__Work required__
Tally every line in the data that has the word "scoring" and report only the total.

[Source texts of formatted documents]
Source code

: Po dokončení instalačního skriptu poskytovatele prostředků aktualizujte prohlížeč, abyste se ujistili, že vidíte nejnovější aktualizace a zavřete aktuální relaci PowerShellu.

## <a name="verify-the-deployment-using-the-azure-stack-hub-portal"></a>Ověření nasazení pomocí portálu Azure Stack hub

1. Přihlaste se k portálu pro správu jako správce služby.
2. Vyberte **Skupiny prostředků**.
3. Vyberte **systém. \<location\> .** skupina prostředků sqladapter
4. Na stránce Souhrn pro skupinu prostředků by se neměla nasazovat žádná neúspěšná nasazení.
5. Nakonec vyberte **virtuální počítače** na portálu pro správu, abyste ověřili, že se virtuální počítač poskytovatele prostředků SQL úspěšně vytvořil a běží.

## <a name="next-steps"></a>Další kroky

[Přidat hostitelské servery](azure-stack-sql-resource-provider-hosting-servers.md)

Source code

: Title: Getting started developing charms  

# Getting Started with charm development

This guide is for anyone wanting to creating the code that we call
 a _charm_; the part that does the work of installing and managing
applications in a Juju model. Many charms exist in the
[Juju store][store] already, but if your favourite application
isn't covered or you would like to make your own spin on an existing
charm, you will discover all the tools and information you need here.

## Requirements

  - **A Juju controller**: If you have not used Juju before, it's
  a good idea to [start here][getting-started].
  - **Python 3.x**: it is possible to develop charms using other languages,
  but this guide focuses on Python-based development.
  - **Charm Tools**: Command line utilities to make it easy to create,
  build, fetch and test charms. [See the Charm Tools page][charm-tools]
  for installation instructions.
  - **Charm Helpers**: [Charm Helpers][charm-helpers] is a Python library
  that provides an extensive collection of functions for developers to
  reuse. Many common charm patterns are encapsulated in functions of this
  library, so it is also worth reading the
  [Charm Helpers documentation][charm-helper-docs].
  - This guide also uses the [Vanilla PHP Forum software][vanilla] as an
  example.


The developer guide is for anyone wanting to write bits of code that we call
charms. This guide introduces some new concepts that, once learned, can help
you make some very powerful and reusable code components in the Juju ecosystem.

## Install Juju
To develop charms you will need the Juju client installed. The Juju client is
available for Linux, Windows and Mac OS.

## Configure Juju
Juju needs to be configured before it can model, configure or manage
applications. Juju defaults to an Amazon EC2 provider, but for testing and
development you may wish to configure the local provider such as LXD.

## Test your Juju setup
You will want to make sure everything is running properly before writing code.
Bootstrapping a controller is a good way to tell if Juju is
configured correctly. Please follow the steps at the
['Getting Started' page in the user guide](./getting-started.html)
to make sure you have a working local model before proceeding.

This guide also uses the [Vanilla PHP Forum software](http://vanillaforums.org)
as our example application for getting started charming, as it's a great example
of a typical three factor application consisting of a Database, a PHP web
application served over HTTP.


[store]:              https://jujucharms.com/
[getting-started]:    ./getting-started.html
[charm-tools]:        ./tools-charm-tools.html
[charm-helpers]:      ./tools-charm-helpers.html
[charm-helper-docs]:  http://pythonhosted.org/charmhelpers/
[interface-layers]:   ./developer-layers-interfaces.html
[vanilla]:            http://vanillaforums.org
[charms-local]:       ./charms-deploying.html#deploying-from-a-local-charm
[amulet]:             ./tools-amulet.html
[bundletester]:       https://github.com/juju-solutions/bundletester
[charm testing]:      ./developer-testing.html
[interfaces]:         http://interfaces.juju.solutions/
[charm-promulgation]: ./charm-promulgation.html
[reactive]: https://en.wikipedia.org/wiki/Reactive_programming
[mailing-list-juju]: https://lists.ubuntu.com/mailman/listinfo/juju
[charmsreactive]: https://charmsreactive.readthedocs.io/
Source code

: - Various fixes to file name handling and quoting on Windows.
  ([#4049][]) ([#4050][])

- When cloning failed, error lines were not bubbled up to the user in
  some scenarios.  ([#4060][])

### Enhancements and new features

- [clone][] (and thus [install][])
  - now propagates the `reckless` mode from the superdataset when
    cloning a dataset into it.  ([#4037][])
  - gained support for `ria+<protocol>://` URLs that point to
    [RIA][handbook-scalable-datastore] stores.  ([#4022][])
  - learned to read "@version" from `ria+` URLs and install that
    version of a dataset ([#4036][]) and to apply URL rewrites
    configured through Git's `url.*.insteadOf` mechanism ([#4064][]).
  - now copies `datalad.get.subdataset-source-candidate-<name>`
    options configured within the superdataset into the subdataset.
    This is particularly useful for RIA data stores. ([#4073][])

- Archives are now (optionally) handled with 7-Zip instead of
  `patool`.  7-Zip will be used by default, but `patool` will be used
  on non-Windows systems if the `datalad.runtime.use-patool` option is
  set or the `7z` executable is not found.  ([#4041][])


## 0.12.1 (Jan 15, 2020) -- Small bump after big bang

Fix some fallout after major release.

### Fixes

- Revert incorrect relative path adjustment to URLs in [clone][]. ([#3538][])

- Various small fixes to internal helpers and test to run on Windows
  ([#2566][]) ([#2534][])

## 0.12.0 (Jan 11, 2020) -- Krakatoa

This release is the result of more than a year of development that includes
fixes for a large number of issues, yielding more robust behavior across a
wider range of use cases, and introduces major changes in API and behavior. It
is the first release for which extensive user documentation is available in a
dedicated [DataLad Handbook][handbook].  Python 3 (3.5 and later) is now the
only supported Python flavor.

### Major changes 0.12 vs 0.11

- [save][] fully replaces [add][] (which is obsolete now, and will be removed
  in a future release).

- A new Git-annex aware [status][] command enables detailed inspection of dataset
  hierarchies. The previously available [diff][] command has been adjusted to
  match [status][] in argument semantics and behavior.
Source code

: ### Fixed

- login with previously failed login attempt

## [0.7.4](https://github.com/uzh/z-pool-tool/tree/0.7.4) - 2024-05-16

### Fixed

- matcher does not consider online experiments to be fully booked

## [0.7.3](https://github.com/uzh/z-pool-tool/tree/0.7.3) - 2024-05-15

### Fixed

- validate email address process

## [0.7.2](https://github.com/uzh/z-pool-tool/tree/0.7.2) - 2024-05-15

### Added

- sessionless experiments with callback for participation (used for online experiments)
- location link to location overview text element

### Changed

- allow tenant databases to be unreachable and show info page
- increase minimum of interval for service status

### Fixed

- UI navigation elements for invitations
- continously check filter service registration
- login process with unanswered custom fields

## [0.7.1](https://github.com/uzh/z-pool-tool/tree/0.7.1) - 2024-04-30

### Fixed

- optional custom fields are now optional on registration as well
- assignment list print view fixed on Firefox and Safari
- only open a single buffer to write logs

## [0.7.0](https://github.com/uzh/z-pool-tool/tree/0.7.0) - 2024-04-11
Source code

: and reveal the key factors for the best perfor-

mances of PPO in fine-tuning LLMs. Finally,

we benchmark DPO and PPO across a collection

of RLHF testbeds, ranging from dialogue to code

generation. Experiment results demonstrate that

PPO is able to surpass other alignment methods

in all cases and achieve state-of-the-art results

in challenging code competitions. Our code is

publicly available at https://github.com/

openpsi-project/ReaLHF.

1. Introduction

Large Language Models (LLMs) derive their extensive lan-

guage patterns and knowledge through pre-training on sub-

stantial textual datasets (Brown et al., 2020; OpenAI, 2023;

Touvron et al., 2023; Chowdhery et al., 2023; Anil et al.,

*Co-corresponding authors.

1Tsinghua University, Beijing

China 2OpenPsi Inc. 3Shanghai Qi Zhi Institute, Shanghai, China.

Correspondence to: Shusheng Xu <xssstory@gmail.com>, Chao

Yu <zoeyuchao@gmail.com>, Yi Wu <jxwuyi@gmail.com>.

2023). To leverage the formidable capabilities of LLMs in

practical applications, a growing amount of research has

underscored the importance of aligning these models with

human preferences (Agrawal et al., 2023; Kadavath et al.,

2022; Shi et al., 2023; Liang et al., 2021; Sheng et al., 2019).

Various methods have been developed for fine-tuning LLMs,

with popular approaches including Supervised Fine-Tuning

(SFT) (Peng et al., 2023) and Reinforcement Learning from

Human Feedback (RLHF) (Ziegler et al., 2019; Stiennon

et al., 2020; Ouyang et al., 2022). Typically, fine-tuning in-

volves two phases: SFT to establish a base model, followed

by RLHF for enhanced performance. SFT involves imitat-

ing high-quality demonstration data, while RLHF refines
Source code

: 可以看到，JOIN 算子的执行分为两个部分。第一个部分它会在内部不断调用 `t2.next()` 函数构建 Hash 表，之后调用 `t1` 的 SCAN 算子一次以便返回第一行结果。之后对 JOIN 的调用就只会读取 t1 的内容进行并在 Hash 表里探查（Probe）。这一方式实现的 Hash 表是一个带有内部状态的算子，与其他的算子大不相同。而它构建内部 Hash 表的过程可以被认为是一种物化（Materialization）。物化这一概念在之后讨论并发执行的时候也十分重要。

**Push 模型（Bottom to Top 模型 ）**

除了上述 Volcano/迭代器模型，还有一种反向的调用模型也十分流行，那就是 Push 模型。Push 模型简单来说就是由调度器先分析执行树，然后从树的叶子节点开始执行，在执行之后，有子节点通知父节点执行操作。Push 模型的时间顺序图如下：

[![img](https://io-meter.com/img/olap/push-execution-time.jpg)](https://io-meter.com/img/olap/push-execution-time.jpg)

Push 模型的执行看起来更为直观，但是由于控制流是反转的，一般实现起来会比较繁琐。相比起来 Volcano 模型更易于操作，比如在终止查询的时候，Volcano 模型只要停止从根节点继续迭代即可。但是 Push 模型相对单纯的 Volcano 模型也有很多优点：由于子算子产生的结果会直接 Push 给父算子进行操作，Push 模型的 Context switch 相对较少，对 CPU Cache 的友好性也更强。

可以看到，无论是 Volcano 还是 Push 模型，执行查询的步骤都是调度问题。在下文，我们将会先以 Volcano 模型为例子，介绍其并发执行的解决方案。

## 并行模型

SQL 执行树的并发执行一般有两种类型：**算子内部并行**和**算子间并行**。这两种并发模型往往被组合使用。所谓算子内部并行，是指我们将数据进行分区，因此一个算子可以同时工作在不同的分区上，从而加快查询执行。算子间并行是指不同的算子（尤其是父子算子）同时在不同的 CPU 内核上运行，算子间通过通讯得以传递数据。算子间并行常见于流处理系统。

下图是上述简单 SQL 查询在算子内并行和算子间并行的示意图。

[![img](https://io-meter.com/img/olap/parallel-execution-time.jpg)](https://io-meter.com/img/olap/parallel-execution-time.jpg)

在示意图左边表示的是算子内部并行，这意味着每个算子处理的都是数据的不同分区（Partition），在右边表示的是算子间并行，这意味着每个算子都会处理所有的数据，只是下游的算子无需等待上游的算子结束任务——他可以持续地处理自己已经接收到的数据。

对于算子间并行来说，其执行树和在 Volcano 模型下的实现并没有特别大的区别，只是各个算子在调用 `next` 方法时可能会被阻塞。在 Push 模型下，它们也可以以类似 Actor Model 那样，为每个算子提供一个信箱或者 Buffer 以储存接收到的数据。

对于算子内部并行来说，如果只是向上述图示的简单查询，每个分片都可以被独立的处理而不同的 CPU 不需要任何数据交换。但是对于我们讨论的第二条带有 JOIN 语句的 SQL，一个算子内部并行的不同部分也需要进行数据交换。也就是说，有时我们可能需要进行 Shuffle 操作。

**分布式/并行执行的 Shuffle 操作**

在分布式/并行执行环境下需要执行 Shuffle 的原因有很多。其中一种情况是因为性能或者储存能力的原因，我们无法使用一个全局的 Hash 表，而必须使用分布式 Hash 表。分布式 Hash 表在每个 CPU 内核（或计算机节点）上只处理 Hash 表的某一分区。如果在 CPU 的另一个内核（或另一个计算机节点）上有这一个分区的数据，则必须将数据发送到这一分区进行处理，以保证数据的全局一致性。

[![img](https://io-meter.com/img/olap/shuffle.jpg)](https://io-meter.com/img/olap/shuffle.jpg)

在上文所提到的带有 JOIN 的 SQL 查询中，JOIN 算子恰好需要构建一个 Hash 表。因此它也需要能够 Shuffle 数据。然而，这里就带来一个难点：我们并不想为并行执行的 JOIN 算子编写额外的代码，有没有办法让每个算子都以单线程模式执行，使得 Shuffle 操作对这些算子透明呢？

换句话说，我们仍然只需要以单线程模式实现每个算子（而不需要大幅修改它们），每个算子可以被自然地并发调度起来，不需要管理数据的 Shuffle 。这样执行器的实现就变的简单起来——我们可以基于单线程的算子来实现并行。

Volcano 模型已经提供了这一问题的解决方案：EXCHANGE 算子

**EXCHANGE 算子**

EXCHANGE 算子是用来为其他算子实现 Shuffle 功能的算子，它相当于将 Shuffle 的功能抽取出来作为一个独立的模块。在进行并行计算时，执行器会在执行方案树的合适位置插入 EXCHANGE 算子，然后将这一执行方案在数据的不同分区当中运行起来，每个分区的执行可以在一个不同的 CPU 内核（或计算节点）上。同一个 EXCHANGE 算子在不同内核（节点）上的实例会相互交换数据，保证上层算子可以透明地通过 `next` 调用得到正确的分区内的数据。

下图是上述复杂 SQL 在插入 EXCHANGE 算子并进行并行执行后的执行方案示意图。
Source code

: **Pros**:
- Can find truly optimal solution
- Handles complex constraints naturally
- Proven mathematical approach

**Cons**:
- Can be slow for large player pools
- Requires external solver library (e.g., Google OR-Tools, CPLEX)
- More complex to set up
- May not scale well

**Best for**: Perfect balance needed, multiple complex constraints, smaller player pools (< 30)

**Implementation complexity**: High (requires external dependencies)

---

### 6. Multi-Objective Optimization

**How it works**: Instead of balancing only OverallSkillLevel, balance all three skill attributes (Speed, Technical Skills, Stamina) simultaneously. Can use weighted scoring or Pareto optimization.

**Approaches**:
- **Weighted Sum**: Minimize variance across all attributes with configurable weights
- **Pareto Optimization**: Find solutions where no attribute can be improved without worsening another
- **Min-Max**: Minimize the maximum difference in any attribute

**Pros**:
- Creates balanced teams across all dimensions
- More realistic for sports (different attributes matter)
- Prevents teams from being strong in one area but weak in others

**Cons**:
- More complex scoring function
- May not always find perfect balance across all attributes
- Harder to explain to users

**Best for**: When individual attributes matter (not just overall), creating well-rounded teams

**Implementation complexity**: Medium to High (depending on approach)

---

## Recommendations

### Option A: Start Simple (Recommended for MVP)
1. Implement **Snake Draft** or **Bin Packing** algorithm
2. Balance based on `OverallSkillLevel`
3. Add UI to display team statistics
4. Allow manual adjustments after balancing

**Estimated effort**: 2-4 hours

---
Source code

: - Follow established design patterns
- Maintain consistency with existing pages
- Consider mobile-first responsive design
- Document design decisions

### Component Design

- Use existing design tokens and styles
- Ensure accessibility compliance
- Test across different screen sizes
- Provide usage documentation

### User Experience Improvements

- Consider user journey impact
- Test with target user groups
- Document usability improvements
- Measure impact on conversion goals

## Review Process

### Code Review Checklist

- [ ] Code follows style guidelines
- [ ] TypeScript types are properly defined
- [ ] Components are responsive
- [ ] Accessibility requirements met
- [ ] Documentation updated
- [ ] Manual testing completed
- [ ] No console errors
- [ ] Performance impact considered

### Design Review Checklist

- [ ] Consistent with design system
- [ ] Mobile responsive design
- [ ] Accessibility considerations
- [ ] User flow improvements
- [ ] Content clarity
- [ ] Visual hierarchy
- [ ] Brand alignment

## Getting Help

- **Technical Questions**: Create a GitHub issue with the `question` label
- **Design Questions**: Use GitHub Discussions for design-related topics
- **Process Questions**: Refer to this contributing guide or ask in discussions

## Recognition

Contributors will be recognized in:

__Result of this exercise__
2